Gervaise struggles to keep house and home together, but series of mistakes due to her pride drive her into unredeemable failures that made things deteriorate fast for her. What bit her husband seems to bite her too as she becomes lazy and in her bid to keep up with the Joneses, she throws money away on feasts, and incurs debts.
Things get from bad to worse when Latier who spends his life abandoning one woman after another, returns, and is surprisingly welcomed by Coupeau who seems clearly to have lost interest in both his wife and in life itself. Coupeau falls ill and ends life in a madhouse. At this juncture, life becomes really chaotic as Latier sponges on Gervaise causing her to give up her laundry. Gervaise loses her laundry shop. She goes further into debt and despair. The only solace now for Gervaise becomes alcohol. She reaches out to it, and becomes overwhelmed by it.
For Nana, their daughter, this becomes the final straw. She has been suffering the onslaught at home, now, she runs away from home to become a prostitute.
Other characters in the story whose lifestyles are well etched into the dreary narrative, fair not better; one of them being a young blacksmith named Goujet, who is in love with Gervaise. He gives Gervaise money to start a laundry business, but is never paid, and never consummate that love. L’Assommoir characters are full of their own depravity and eccentricity.
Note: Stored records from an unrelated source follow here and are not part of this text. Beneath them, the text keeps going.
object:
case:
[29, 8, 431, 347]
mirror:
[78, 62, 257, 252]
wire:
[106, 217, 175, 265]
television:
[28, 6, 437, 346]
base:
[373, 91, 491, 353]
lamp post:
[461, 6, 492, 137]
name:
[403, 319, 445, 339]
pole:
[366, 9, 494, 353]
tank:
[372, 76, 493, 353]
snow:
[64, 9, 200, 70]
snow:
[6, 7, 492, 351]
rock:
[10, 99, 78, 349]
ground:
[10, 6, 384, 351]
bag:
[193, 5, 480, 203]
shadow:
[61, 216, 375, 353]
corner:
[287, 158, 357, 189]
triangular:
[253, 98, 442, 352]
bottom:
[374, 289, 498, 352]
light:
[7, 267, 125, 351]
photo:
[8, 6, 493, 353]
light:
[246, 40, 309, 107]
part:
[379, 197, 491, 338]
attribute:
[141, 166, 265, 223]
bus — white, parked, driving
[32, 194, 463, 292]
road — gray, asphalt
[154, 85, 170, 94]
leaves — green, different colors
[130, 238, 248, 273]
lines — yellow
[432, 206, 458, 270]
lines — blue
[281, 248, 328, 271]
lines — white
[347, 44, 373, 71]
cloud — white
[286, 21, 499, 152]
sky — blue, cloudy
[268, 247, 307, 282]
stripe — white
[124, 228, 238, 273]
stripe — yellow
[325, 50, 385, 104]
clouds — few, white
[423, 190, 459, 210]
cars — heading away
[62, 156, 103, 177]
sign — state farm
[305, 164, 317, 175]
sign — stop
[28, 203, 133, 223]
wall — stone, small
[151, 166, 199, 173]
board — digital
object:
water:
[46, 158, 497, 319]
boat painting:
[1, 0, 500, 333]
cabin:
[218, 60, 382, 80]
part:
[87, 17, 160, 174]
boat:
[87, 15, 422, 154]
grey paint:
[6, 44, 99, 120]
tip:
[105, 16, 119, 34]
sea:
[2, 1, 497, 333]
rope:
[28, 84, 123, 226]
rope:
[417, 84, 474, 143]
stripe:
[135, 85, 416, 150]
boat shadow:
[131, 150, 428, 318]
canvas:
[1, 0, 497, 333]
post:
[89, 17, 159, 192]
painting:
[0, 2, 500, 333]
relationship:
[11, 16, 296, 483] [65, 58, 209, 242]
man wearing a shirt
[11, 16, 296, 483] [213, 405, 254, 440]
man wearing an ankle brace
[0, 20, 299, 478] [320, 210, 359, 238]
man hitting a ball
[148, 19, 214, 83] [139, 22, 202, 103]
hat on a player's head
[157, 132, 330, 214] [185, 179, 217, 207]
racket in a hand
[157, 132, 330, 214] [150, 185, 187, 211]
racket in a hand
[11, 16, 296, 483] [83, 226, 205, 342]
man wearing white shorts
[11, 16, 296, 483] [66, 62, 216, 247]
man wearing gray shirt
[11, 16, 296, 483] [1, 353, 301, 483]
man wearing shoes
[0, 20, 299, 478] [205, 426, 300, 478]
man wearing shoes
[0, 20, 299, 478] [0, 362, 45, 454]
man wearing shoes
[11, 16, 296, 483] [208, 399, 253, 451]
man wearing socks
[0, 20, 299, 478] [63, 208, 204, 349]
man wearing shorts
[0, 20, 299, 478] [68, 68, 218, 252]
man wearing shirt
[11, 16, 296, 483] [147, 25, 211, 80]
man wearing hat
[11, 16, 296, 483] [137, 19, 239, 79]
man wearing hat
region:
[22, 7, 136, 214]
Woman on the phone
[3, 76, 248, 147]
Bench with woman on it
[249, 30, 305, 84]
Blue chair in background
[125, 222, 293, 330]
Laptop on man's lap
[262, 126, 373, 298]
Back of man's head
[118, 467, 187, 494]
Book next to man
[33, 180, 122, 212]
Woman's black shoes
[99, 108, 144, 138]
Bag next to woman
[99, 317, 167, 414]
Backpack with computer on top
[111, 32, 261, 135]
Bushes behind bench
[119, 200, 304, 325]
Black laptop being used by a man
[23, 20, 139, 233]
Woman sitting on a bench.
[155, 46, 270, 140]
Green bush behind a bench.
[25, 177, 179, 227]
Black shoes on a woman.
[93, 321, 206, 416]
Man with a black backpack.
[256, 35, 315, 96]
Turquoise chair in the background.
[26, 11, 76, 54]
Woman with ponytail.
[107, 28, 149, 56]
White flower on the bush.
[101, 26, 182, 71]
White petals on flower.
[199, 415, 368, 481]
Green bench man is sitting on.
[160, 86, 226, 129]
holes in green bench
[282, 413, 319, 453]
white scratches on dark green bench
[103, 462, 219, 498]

Debt, hunger and alcohol finally drive Gervaise and her husband, Coupeau, to death in their hovel of a home for Gervaise; in the sanatorium for Coupeau. In the case of Gervaise, she dies under the stairs, and nobody notices for two days before being discovered by her scornful neighbours!
L’Assommoir is a French word that has to do with drinking. The closest translation in English should be ‘hammered’ or ‘plastered’, an equivalent of what could be ‘stoned’ for drug use.
The language of L’Assommoir is salacious. We all know that the lower class tends to use lots of profanity, and when you have a drunken lower class, profane language use becomes superlative. So language use in the novel is appropriate. Zola’s critics condemned the novel as being too coarse and vulgar, but that’s the life of the lower class – coarse and vulgar – they also condemned his portrayal of the working people as indolent drunks as misrepresentation.
This is one of the most realistic novels (describing life as it appears) with the author capturing authentic Parisian streets’ ambiance, argot, slang words, curses, etc. Zola’s detailed descriptions of 19th century Parisian working peoples’ conditions drew a lot of admiration at the time, and even now. Temperance workers across the world applauded the novel as a tract (a pamphlet of lower class lifestyle in Paris at the time) against alcoholism.